• Task: Copy everything from the line containing "kingdom: Plantae" down to the line containing "locality: White Mountain", both included, with each line reproduced exactly.

• Records for this exercise:
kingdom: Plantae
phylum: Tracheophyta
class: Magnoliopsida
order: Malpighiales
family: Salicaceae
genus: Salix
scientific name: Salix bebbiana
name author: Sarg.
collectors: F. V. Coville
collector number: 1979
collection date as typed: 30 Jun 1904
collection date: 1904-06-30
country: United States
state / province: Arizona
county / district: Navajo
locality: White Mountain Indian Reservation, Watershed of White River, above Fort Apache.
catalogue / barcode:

==

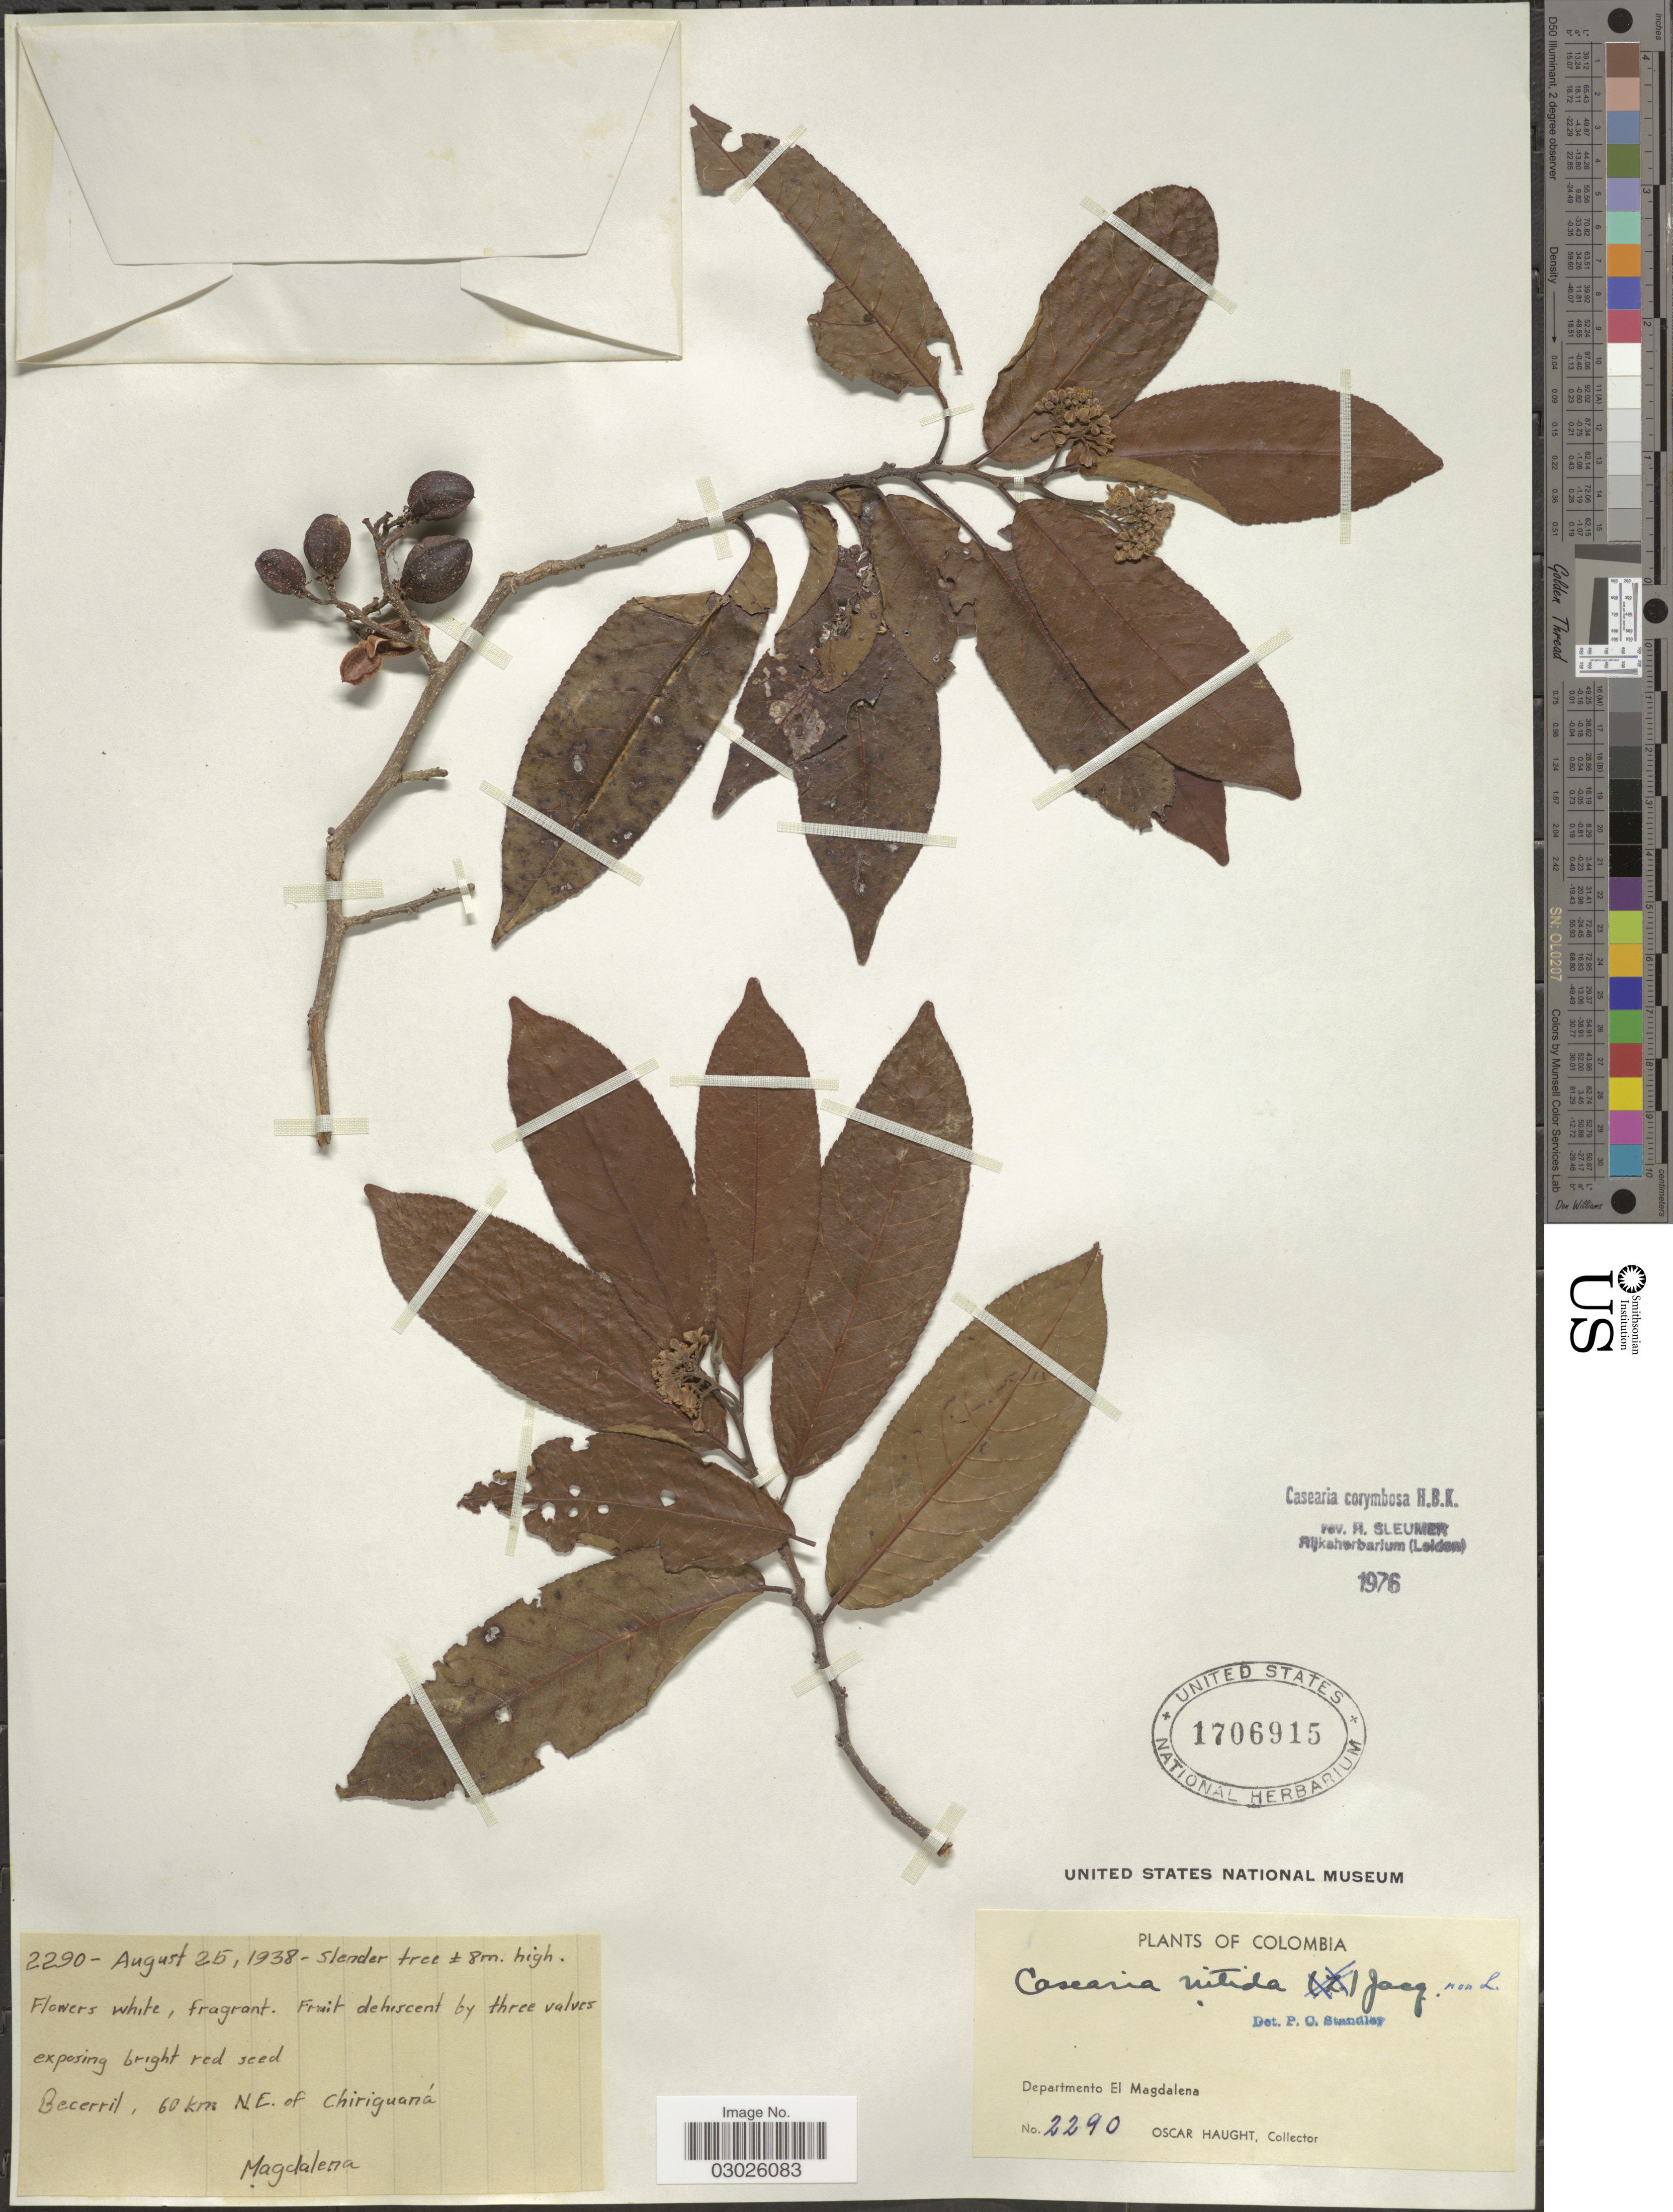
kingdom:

• Reply to the exercise:
kingdom: Plantae
phylum: Tracheophyta
class: Magnoliopsida
order: Malpighiales
family: Salicaceae
genus: Salix
scientific name: Salix bebbiana
name author: Sarg.
collectors: F. V. Coville
collector number: 1979
collection date as typed: 30 Jun 1904
collection date: 1904-06-30
country: United States
state / province: Arizona
county / district: Navajo
locality: White Mountain Indian Reservation, Watershed of White River, above Fort Apache.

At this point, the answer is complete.